* _GIVEN INFORMATION_:
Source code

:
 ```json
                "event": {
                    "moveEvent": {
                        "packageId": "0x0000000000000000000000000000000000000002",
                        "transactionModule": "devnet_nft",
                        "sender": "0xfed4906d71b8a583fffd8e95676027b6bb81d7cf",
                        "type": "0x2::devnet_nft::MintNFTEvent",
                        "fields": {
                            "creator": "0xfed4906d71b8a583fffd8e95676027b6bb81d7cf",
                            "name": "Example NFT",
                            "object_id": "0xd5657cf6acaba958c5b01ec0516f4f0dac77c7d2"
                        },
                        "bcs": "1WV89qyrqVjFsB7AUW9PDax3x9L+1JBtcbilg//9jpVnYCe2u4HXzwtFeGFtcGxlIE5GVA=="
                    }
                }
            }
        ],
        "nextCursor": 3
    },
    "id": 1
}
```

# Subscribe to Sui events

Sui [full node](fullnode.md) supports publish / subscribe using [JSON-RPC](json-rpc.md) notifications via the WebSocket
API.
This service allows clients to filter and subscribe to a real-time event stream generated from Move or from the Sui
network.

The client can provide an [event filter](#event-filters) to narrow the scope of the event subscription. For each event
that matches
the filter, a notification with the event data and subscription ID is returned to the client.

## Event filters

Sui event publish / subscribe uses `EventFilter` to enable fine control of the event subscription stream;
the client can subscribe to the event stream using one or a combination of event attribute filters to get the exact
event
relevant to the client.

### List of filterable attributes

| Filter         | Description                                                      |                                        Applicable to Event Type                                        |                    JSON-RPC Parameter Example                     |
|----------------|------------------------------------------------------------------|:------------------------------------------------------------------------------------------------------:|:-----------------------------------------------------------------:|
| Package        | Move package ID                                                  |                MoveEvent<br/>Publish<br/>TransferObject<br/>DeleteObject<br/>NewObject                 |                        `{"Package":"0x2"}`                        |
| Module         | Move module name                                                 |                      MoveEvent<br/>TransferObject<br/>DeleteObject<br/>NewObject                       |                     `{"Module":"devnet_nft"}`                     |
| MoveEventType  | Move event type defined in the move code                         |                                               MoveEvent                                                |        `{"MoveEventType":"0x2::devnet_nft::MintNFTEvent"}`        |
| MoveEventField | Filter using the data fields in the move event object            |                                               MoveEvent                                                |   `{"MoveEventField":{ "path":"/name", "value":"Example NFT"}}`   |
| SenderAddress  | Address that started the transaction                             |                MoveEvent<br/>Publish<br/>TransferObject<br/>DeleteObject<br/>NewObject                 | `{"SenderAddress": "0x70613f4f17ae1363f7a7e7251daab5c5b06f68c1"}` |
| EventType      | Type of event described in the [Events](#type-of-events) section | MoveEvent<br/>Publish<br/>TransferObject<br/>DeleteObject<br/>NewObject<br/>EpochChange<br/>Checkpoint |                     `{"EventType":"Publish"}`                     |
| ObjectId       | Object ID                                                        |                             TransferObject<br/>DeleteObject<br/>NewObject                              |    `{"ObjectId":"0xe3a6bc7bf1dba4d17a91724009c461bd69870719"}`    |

* _WORK TO COMPLETE_: Every line of the data above should be copied exactly.

* _TASK SOLUTION_:
Source code

:
 ```json
                "event": {
                    "moveEvent": {
                        "packageId": "0x0000000000000000000000000000000000000002",
                        "transactionModule": "devnet_nft",
                        "sender": "0xfed4906d71b8a583fffd8e95676027b6bb81d7cf",
                        "type": "0x2::devnet_nft::MintNFTEvent",
                        "fields": {
                            "creator": "0xfed4906d71b8a583fffd8e95676027b6bb81d7cf",
                            "name": "Example NFT",
                            "object_id": "0xd5657cf6acaba958c5b01ec0516f4f0dac77c7d2"
                        },
                        "bcs": "1WV89qyrqVjFsB7AUW9PDax3x9L+1JBtcbilg//9jpVnYCe2u4HXzwtFeGFtcGxlIE5GVA=="
                    }
                }
            }
        ],
        "nextCursor": 3
    },
    "id": 1
}
```

# Subscribe to Sui events

Sui [full node](fullnode.md) supports publish / subscribe using [JSON-RPC](json-rpc.md) notifications via the WebSocket
API.
This service allows clients to filter and subscribe to a real-time event stream generated from Move or from the Sui
network.

The client can provide an [event filter](#event-filters) to narrow the scope of the event subscription. For each event
that matches
the filter, a notification with the event data and subscription ID is returned to the client.

## Event filters

Sui event publish / subscribe uses `EventFilter` to enable fine control of the event subscription stream;
the client can subscribe to the event stream using one or a combination of event attribute filters to get the exact
event
relevant to the client.

### List of filterable attributes

| Filter         | Description                                                      |                                        Applicable to Event Type                                        |                    JSON-RPC Parameter Example                     |
|----------------|------------------------------------------------------------------|:------------------------------------------------------------------------------------------------------:|:-----------------------------------------------------------------:|
| Package        | Move package ID                                                  |                MoveEvent<br/>Publish<br/>TransferObject<br/>DeleteObject<br/>NewObject                 |                        `{"Package":"0x2"}`                        |
| Module         | Move module name                                                 |                      MoveEvent<br/>TransferObject<br/>DeleteObject<br/>NewObject                       |                     `{"Module":"devnet_nft"}`                     |
| MoveEventType  | Move event type defined in the move code                         |                                               MoveEvent                                                |        `{"MoveEventType":"0x2::devnet_nft::MintNFTEvent"}`        |
| MoveEventField | Filter using the data fields in the move event object            |                                               MoveEvent                                                |   `{"MoveEventField":{ "path":"/name", "value":"Example NFT"}}`   |
| SenderAddress  | Address that started the transaction                             |                MoveEvent<br/>Publish<br/>TransferObject<br/>DeleteObject<br/>NewObject                 | `{"SenderAddress": "0x70613f4f17ae1363f7a7e7251daab5c5b06f68c1"}` |
| EventType      | Type of event described in the [Events](#type-of-events) section | MoveEvent<br/>Publish<br/>TransferObject<br/>DeleteObject<br/>NewObject<br/>EpochChange<br/>Checkpoint |                     `{"EventType":"Publish"}`                     |
| ObjectId       | Object ID                                                        |                             TransferObject<br/>DeleteObject<br/>NewObject                              |    `{"ObjectId":"0xe3a6bc7bf1dba4d17a91724009c461bd69870719"}`    |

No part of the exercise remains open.